Not too long ago, one of my fellow penetration testing consultants at Trustwave sent phishing emails to a large number of "targets" - employees who work for an organization that asked us to simulate attacks against its user base to help quantify its insider risk.
After the emails were delivered, the consultant randomly picked targets to call. For this, he spoofed the phone number of the company's IT help desk to add legitimacy to the ruse. Known as a pretext call, the exercise involved the consultant stating: "Hey, we heard people were getting phishing emails and wanted to test if our password policy is in place." The goal of the call was to confuse, rush and pressure the target into doing things they normally wouldn't, namely changing their network password over the phone.
Many did, and few realized they were handing it over to a complete stranger.
As hardware and software security systems have become more effective and agile in responding to intrusion attempts, hackers are increasingly turning toward the human component of the equation, as was perfectly evidenced by a story in the news this week.
I myself have successfully performed penetration-testing engagements against organizations by being nothing more than a smooth talker or by exploiting a user's everyday activities, such as checking email. Don't be static. That is to say, don't assume your information security program covers everything. Last week, a Trustwave Blog post offered nine tips for pumping up your security awareness program. In this post, we are going to drill down specifically into social engineering defenses.
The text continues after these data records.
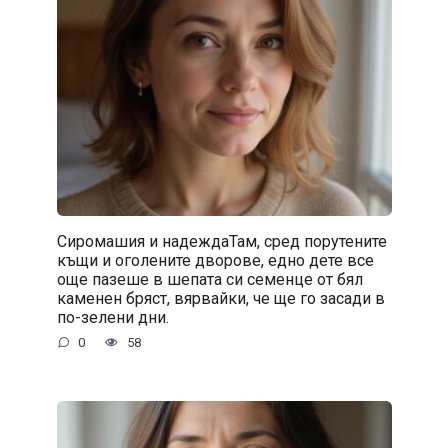
Сиромашия и надеждаТам, сред порутените
къщи и оголените дворове, едно дете все
още пазеше в шепата си семенце от бял
каменен бряст, вярвайки, че ще го засади в
по-зелени дни.
0
58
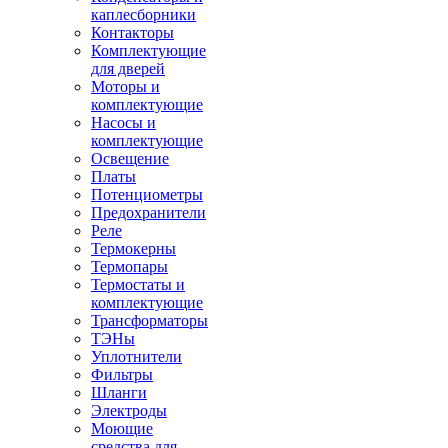
каплесборники
Контакторы
Комплектующие
для дверей
Моторы и
комплектующие
Насосы и
комплектующие
Освещение
Платы
Потенциометры
Предохранители
Реле
Термокерны
Термопары
Термостаты и
комплектующие
Трансформаторы
ТЭНы
Уплотнители
Фильтры
Шланги
Электроды
Моющие
средства для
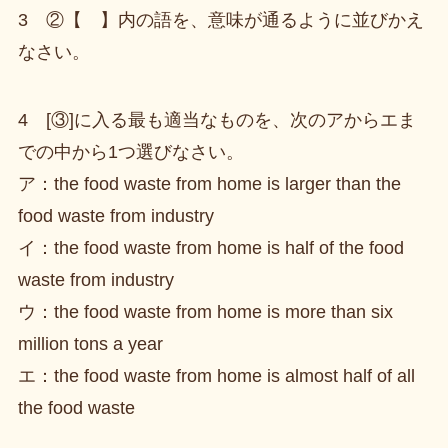
3 ②【 】内の語を、意味が通るように並びかえ
なさい。
4 [③]に入る最も適当なものを、次のアからエま
での中から1つ選びなさい。
ア：the food waste from home is larger than the
food waste from industry
イ：the food waste from home is half of the food
waste from industry
ウ：the food waste from home is more than six
million tons a year
エ：the food waste from home is almost half of all
the food waste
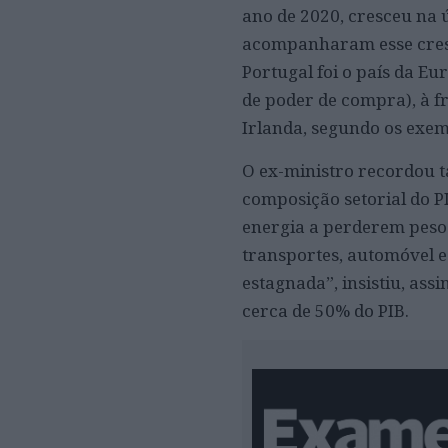
ano de 2020, cresceu na 
acompanharam esse cresc
Portugal foi o país da E
de poder de compra), à fr
Irlanda, segundo os exe
O ex-ministro recordou 
composição setorial do PI
energia a perderem peso 
transportes, automóvel 
estagnada”, insistiu, ass
cerca de 50% do PIB.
Threat actors are constantly honing their skills against every kind of organization. These skills include how to break down mental defenses of their target to exploit human nature. Pushing back all begins with education.
You should first teach users that they are a prime target because they are far easier to attack than a hardened system. Explain why someone would use social engineering to attack them - and make the message personal.
Next, you must teach them how to identify a social engineering attack. By first establishing and adhering to strict policies regarding what should be transmitted via email, end-users can then identify suspicious solicitations. Requests for credentials, or to just confirm/test if something is working, are indicators of someone trying to sound legitimate. Training and simulating attacks come in quite handy here. For example, users should be conditioned to check for oddities in links they receive.
In the case of emails, simply reporting a suspected phishing message to the IT security group is generally sufficient. Phone calls, on the other hand, present an additional immediate high-stress scenario where the caller is generally trying to put the target on the spot. When an untrained user is under such pressure, they often forget what they learned from that one training module on social engineering that they had to complete once upon a time.
If they feel pressured or nervous, they should fall back on a "last-resort checklist" to verify the individual calling on the phone. The checklist would contain a list of best practices. For example, it may remind employees to ask a special code of the day to confirm the caller's legitimacy - or, for the example above, calling back the actual help-desk number to verify the caller's identity. Being able to focus on a checklist with the authority to overrule anyone on the phone gives a user confidence and forces the attacker to scramble, potentially revealing their true motives.
While this checklist is primarily for the high-pressure phone call situation, it can easily be adapted for use when an individual receives email communication. It would contain basic things already in an infosec awareness program, such as never giving out usernames and/or passwords, or not opening emails or attachments from sources you do not explicitly know.
Through a combination of receiving education and understanding psychology, your users stand a better chance of resisting social engineering attacks in their purest form - an attack on a person's thoughts and emotions.
Ismail Saifudin is a Trustwave security consultant on the SpiderLabs Network Penetration Testing Team.